Reconciliation. The Greek word Paul used is katalasso. It was most literally a word for exchanging money between currencies, making sure the values came out even.
We still use the word “reconcile” in financial contexts: to reconcile accounts means you compare them, explain any differences, and get them to match up.
But in Greek and in English, we also use this word for relationships. For coming back together, working through differences, finding resolution and, perhaps, a shared way forward.
These are timely words and ideas for this season. Reconciliation and repentance. Acknowledging harm, making amends. Mending…
The financial meaning of “reconciliation” feels oddly apt for the learning some of us have been doing, through our parish Land Acknowledgement Task Force and other opportunities.
We are, indeed, comparing accounts: the account of the history of this place that begins with people like the Heims claiming and taming the wilderness, and the account that begins much earlier, with the deep memories of peoples who stewarded this land for centuries or millennia.
Comparing these accounts, seeking to understanding the differences between them – that’s the work that led us, as a first step, to commit $3000 of our 2022 parish budget as an offering to the Native peoples of this region.

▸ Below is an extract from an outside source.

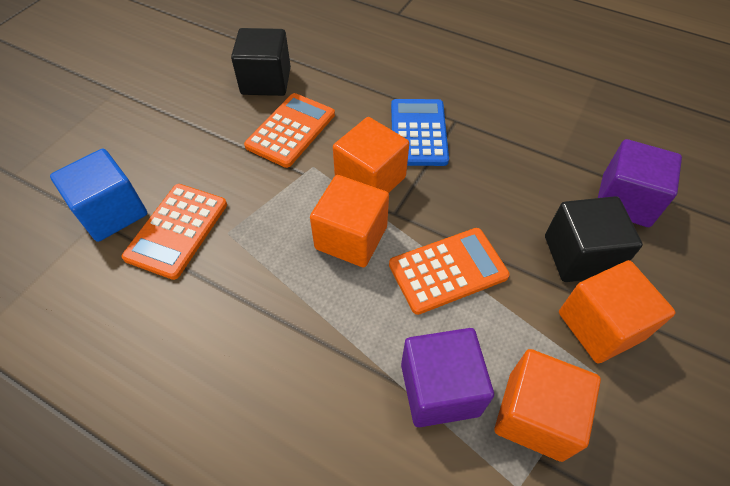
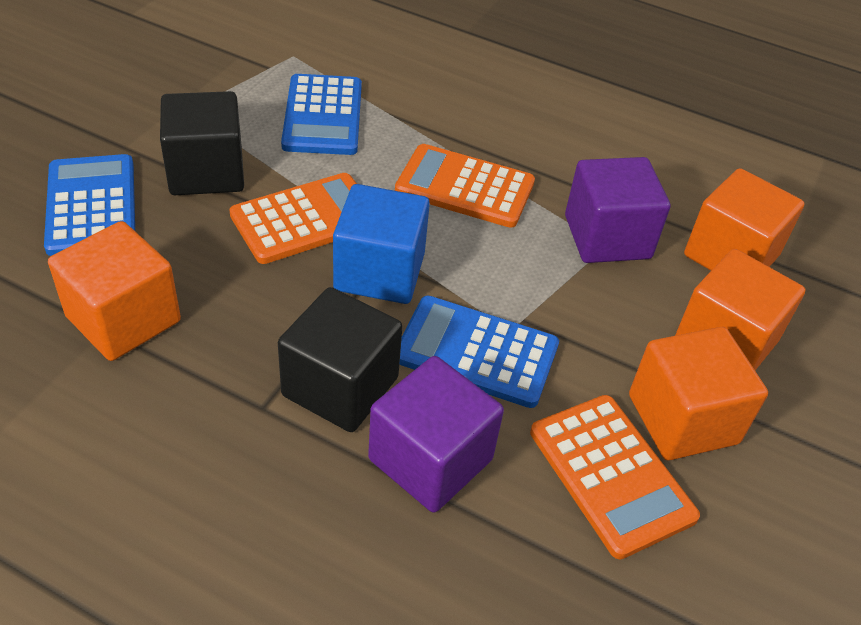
blue calculator: 1 -> 3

Today’s Gospel is a complicated little passage. Some people want to know what Jesus thinks of this recent news story – a tragedy, an abomination, a war crime. He responds, then shares a short parable.
On the surface, the teaching and the story seem like a mismatch: Tragedies don’t happen to people because they’re extra sinful, BUT: if you don’t start bearing fruit, you’re gonna get chopped! …
Let me offer a paraphrase that I think holds the pieces together better. Jesus says, Look, those people didn’t have it coming, any more than anybody else ever has it coming. Get that way of thinking out of your head. That’s not how things work.
Everyone is bound by sin. And death is coming for us all, eventually, one way or another. The question is: what will you do with the time you have?
It’s very easy for us to read this Gospel text in terms of consequences – of punishment. The tower falls, the tree gets chopped down: bad things will happen… unless, maybe…!
But I truly believe that what Jesus wants from us, and for us, is very different from dread and the kind of rigid and fearful righteousness that grows from fear of punishment. Rather, Jesus invites us to take an unflinching look at the brevity and uncertainty of life – and asks us:
In a world where a random building might fall on you at any time, where you never know if this may be your last fruitful year: How will you live? What do you choose?
May God bless us to be a blessing.
May God give us the fertilizer we need to bear fruit.
May God strengthen us, each and all, to be ambassadors of reconciliation – to have skill and courage and hope for the work of mending, in its many shapes and sizes.
May we find that work – however it manifests for us, each and all – to be both our duty and our joy. Amen.